[対象テキスト]

◇ ◇ ◇ ◇

日本共産党 書記局長参議院議員
小池 晃

検索

2016年3月9日 本会議 速記録

2016年03月11日

○小池晃君 日本共産党の小池晃です。
私は、会派を代表して、所得税法等の一部を改正する法律案について、安倍総理に質問します。
一昨年の消費税増税は、家計と消費を直撃しました。先週の予算委員会でも指摘しましたが、家計消費支出は、増税直後にとどまらず、二年近くがたった今も低迷しています。私の質問に対して総理は、消費税増税後の家計消費が予想以上に落ち込み、予想以上に長引いていると述べました。
二年前の国会で私たちは、八%への増税は家計消費に重大な打撃を与え、経済の悪循環の引き金を引くことになると警告しました。当時総理は、一時的な影響にすぎないと繰り返しましたが、その見通しが誤っていたことを認めたことになります。総理はその責任をどう認識しているのでしょうか。
今回、食料品などへの税率を八%とすることをもって軽減税率と称しています。しかし、税率が引き下がるわけではありませんから、せいぜい据置税率と呼ぶべきものであります。そして、一部の税率を八%に据え置いたとしても、消費税率全体を一〇%に引き上げれば逆進性が強まるのではないかという予算委員会での私の質問に、麻生財務大臣は当然のことだと答弁しました。

◇ ◇ ◇ ◇

[格納済みの行]
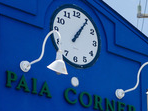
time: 1:05
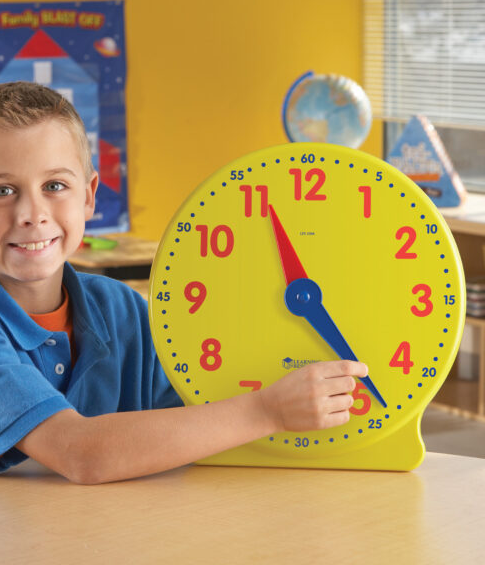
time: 11:23
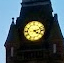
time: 4:12
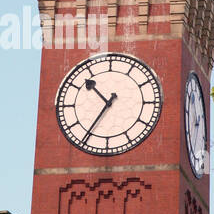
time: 10:35
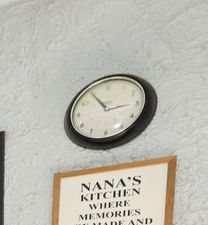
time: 2:54
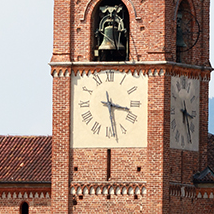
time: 3:28
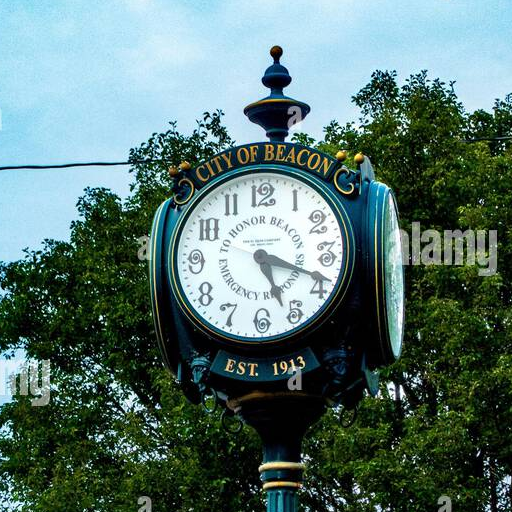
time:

◇ ◇ ◇ ◇

[取り組む課題]
a - 本会議速記録から、「二年前の国会で私たちは、八%」から「当然のことだと答弁しました。」までを両端も含めて一字一句変えずに出力してください。
b - 本会議速記録に記された事実をもとに、次の問いに答えてください。
(i) この本会議は何年何月何日に開かれたか。
(ii) 小池晃君が質問の対象とした法律案の名称は何か。
(iii) 逆進性についての質問に「当然のことだ」と答弁したのは誰か。

[課題別の解答]
a -
二年前の国会で私たちは、八%への増税は家計消費に重大な打撃を与え、経済の悪循環の引き金を引くことになると警告しました。当時総理は、一時的な影響にすぎないと繰り返しましたが、その見通しが誤っていたことを認めたことになります。総理はその責任をどう認識しているのでしょうか。
今回、食料品などへの税率を八%とすることをもって軽減税率と称しています。しかし、税率が引き下がるわけではありませんから、せいぜい据置税率と呼ぶべきものであります。そして、一部の税率を八%に据え置いたとしても、消費税率全体を一〇%に引き上げれば逆進性が強まるのではないかという予算委員会での私の質問に、麻生財務大臣は当然のことだと答弁しました。

b -
(i) 2016年3月9日
(ii) 所得税法等の一部を改正する法律案
(iii) 麻生財務大臣